Early in the day prepare the pork loin and marinade. Rinse pork loin to remove any unwanted smells and pat dry with paper toweling. Remove pork to a nonreactive container. Place the limes and lemons in a small microwave-safe bowl and microwave until the essential oils in the skin are released. Since these will be hot coming from the microwave, you will need to set them aside briefly, until they cool just enough to handle. Blend the garlic cloves and the garlic pepper seasoning in a blender, then while the blender is still running, squeeze the juice of the limes and lemons through the feed tube to make a paste. With the blender still running, add the oil in a thin stream. Rub the paste into the pork, cover and leave refrigerated for 2 hours.
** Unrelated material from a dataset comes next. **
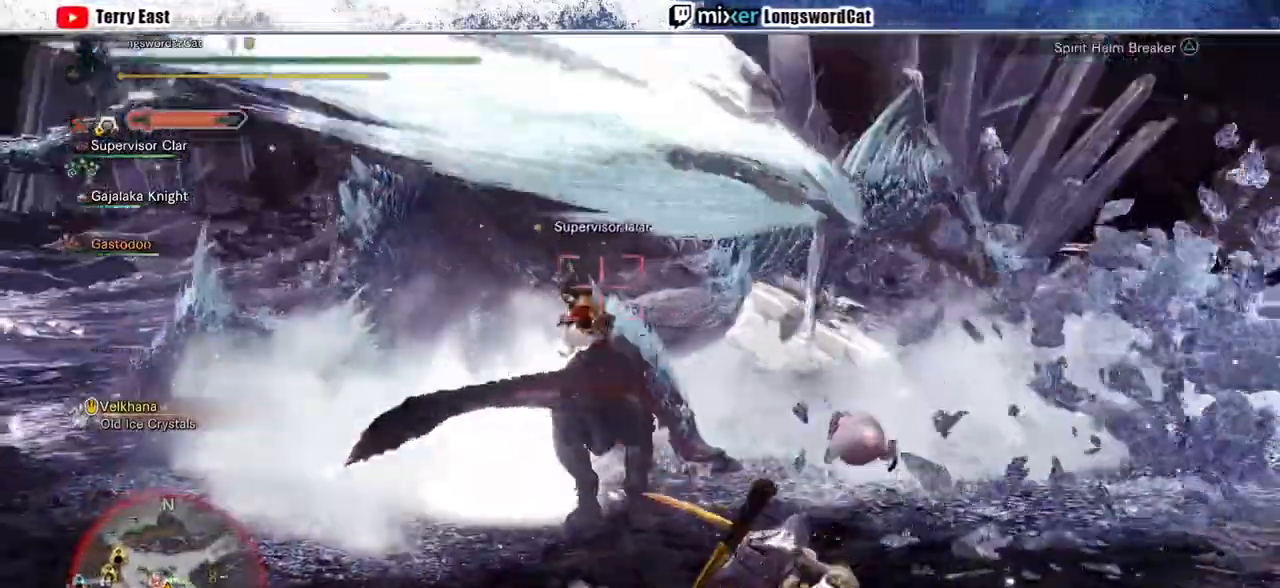
{"buttons": ["TRIANGLE", "R1"], "left_stick": "up-right", "right_stick": "center", "events": []}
Preheat oven to 350 degrees F. In a large saute pan with an oven safe handle, heat the oil and sear the pork loin on all sides. Roast covered in oven until fork tender, at least 45 minutes. Transfer pork to a utility platter and let rest in a warm place before slicing.
The pork can also be cooked on the grill. Heat grill to medium-high heat. Wrap pork in a foil pouch in which you have shaken 1 tablespoon flour, and cook over indirect heat (on the side of the grill opposite the direct heat source) for about 1 hour 45 minutes to 2 hours. Let pork rest before slicing.
While the pork is cooking, prepare the aioli. Add peaches, mayonnaise, and cilantro to a food processor and blend until smooth. Season with salt and white pepper, to taste.
Lay slices of pork loin on rolls and spoon peach aioli over. Garnish with cilantro sprigs.